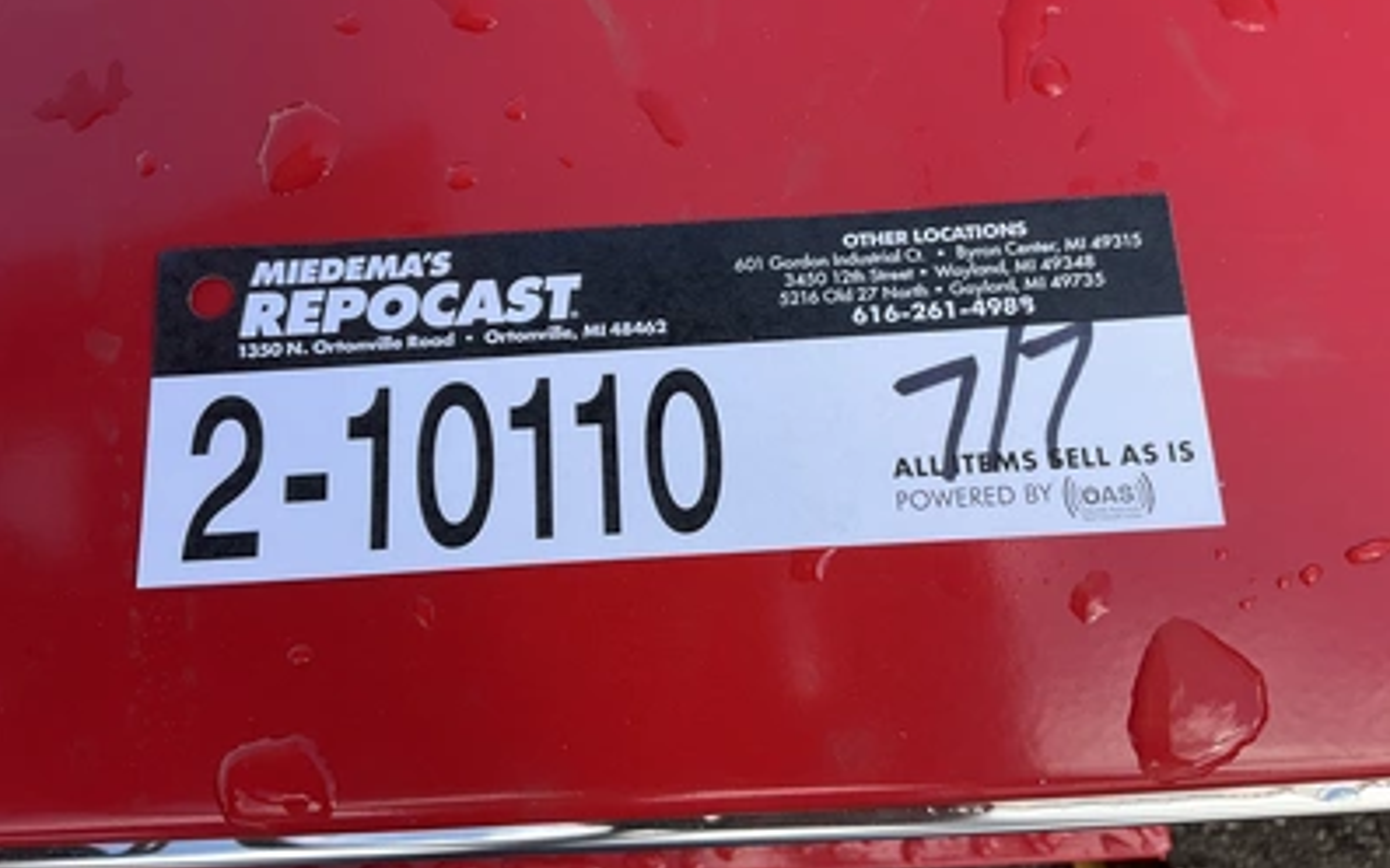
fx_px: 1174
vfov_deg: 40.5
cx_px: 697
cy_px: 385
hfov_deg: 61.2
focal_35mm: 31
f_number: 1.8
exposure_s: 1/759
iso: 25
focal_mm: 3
----
• _EXERCISE DIRECTIONS_
Leave the pictures out and return each entry exactly.

• _EXERCISE OUTPUT_
fx_px: 1174
vfov_deg: 40.5
cx_px: 697
cy_px: 385
hfov_deg: 61.2
focal_35mm: 31
f_number: 1.8
exposure_s: 1/759
iso: 25
focal_mm: 3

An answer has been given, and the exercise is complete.